Visually Analyzing Web Logs with goaccess.io

Background

System administrators are often interested in analyzing HTTP statistics for the sites they manage. When I worked as a consultant at the USDA, one of the dashboards we built was to analyze the server logs for QuickStats, a data product built by USDA/NASS. Each morning, they’d push their Nginx server log to our SFTP server, we’d then transform and load the data into our data lake environment. The data would feed a custom Tableau dashboard that we developed.

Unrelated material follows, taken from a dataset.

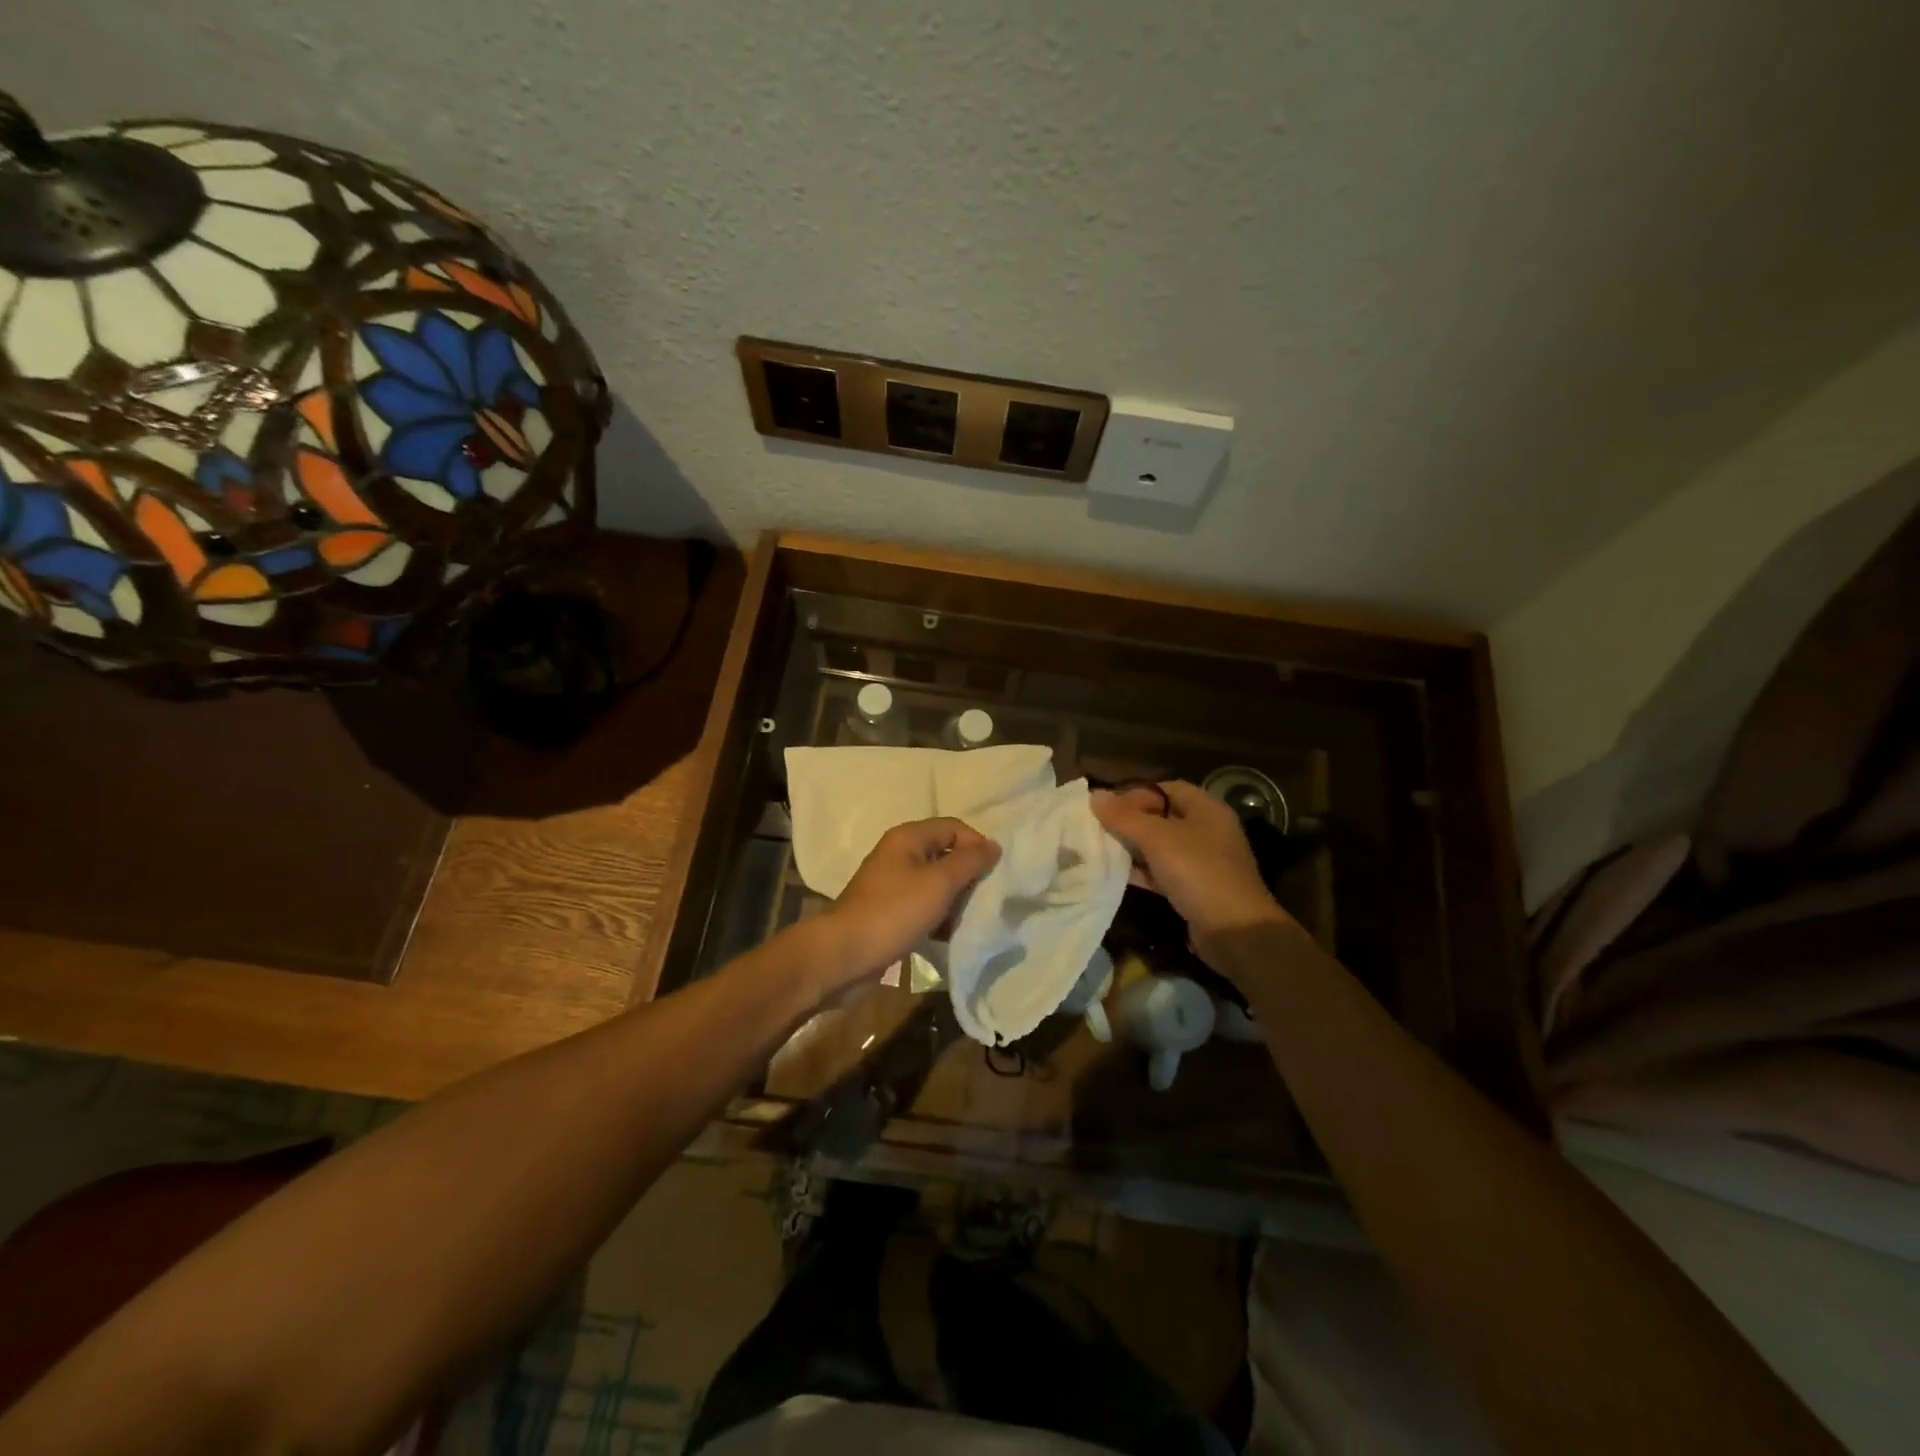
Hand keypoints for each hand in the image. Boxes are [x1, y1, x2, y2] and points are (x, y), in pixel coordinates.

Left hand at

It was a lengthy process to get the dashboard into production and I was looking for something faster and open source for analyzing my web logs.

goaccess.io

I came across goaccess.io, an open source real-time web log analyzer and interactive viewer that runs in a terminal in *nix systems or through your browser. Some of it’s features include:

  • Completely real time
  • It supports nearly all web log formats (Apache, Nginx, S3, …)
  • Track application response time
  • Visitor statistics

Here’s a preview of the HTML report that it generates: Dashboard Preview

For a more comprehensive list of its features see here.

My Use Case

My website doesn’t get much traffic so I didn’t feel the need for real time reporting. Instead, I chose to generate an HTML report nightly. Here’s my crontab entry:

59 23 * * * goaccess /var/log/nginx/access.log -o /var/www/website_stats/index.html --log-format=COMBINED

I’ve configured my Nginx server logs to roll over each month using logrotate. As a result, the report that goaccess generates will contain usage statistics for the current month.

Aside: you can pass multiple log files to goaccess if desired:

goaccess access.log access.log.1

Closing thoughts

goaccess.io is a great open source analytics and monitoring tool for your web logs. You can simply view the output in your terminal or as an HTML report.